PowerHAは、さまざまな種類のリソース(資源)を管理し、それらをグループ化してフェイルオーバーの単位とする機能を持つ。「リソースグループ」と呼ばれるこの単位には、IPアドレス、アプリケーション、アプリケーションが利用するファイルシステム(共有ディスク上に配置される)、ボリュームグループなどが含まれる。障害が発生した際には、このリソースグループ単位でアクティブノードからスタンバイノードへと自動的に引き継がれるため、関連するサービス全体を漏れなく移行できる。
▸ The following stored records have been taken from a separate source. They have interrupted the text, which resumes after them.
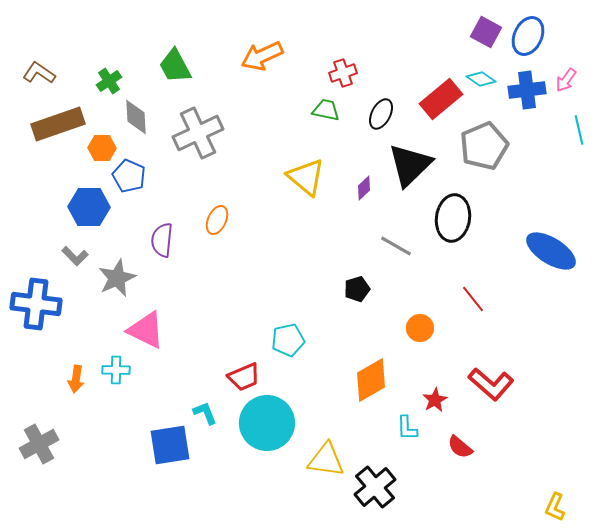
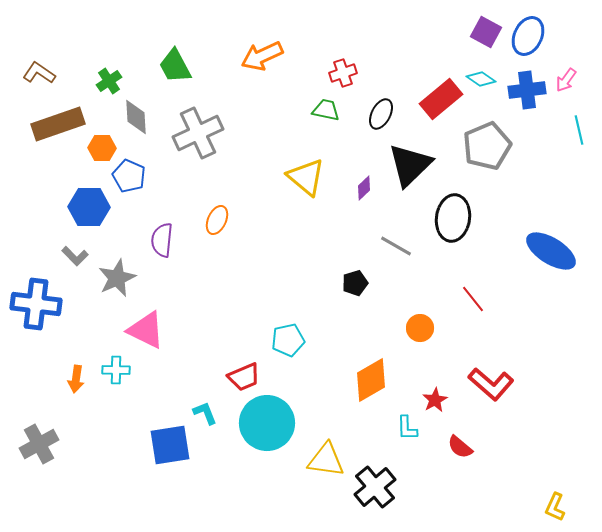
gray pentagon at (484, 146): moved 3 px right
black pentagon at (357, 289): moved 2 px left, 6 px up
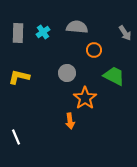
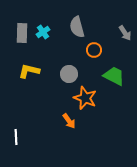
gray semicircle: rotated 110 degrees counterclockwise
gray rectangle: moved 4 px right
gray circle: moved 2 px right, 1 px down
yellow L-shape: moved 10 px right, 6 px up
orange star: rotated 15 degrees counterclockwise
orange arrow: moved 1 px left; rotated 28 degrees counterclockwise
white line: rotated 21 degrees clockwise
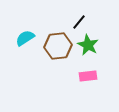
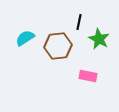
black line: rotated 28 degrees counterclockwise
green star: moved 11 px right, 6 px up
pink rectangle: rotated 18 degrees clockwise
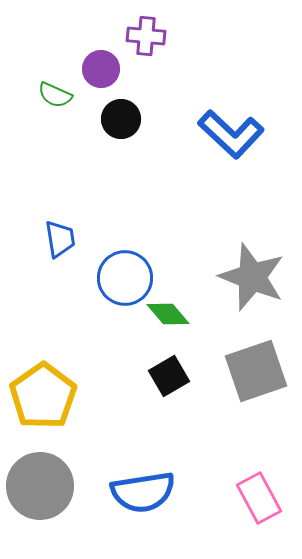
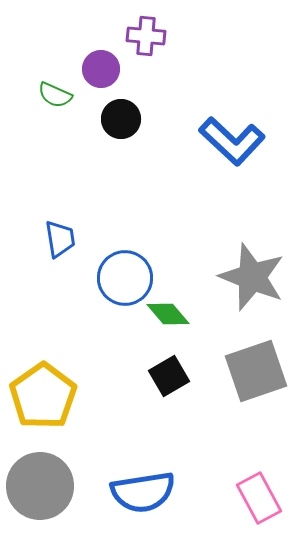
blue L-shape: moved 1 px right, 7 px down
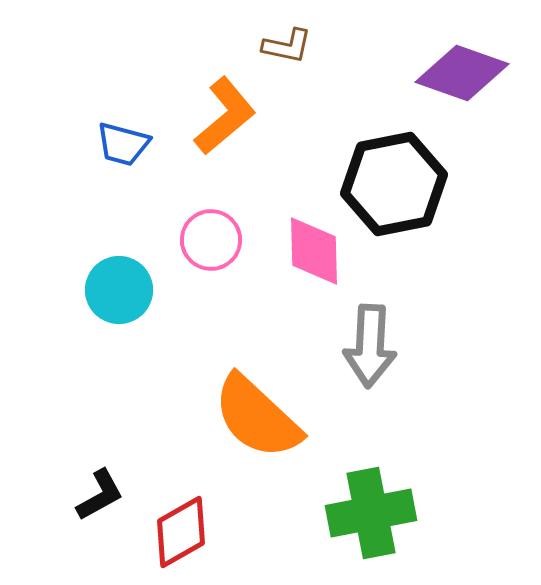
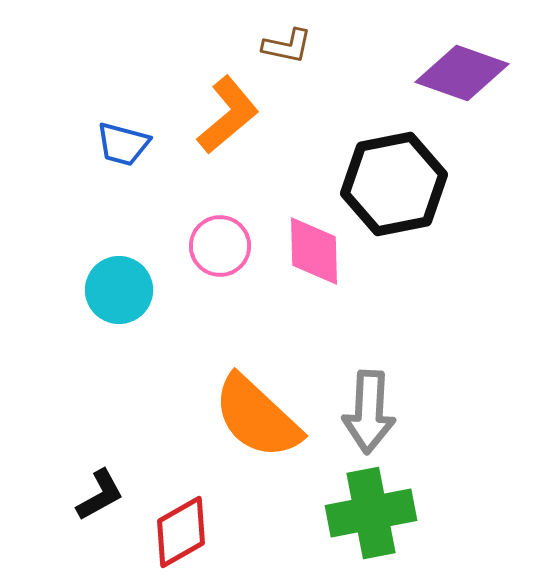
orange L-shape: moved 3 px right, 1 px up
pink circle: moved 9 px right, 6 px down
gray arrow: moved 1 px left, 66 px down
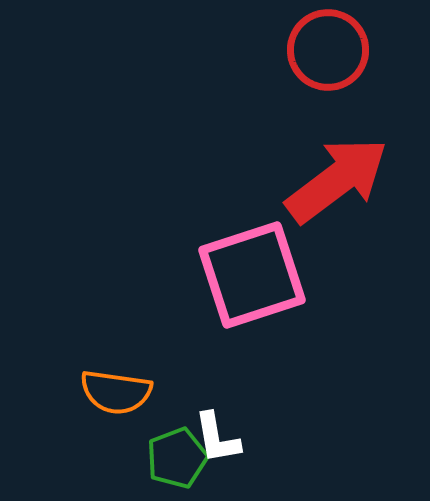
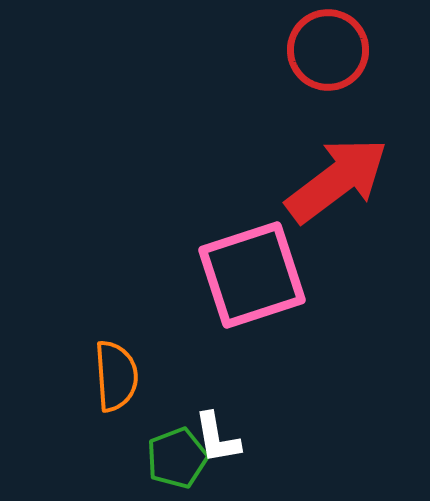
orange semicircle: moved 16 px up; rotated 102 degrees counterclockwise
また、PowerHAは単なるサーバーの故障だけでなく、ネットワークインターフェースの障害や、ディスクサブシステムの障害、さらには特定のアプリケーションプロセスが停止した場合など、多岐にわたる障害を検知する機能を持つ。これらの障害検知は、ICMPピングによるネットワーク経路監視、ディスクへのアクセス可否の監視、アプリケーションが特定のポートで応答しているかの監視など、複数の方法を組み合わせて行われることで、高い精度と信頼性をもってシステムの異常を捉える。

高可用性クラスタリングソフトウェアであるPowerHAを導入するメリットは多岐にわたる。最も重要なのは、予期せぬシステム停止によるビジネスへの影響を最小限に抑え、継続性を確保できる点である。これにより、顧客へのサービス提供が中断するリスクを低減し、企業の信頼性を維持することができる。また、計画的なメンテナンス作業を行う際にも、手動でリソースグループをスタンバイノードに切り替える「計画的フェイルオーバー(スイッチオーバー)」を利用することで、システムのサービス停止時間を最小限に抑えながら安全に作業を進めることが可能となる。

PowerHAのような高可用性クラスタを構築するには、単一のサーバーを構築するよりも複雑な設計と構築作業が必要となる。具体的には、複数のサーバー、共有ストレージ、冗長化されたネットワークなどが求められ、初期投資も大きくなる傾向がある。しかし、そのコストと複雑さは、システム停止がもたらすビジネス上の損失を考慮すれば、十分に価値のある投資と見なされる。構築後も、定期的なフェイルオーバーテストを実施し、万が一の障害発生時に確実に機能することを確認することが運用上非常に重要となる。このようにPowerHAは、企業の重要なシステムを守り、常に稼働し続けることを可能にするための強力なツールである。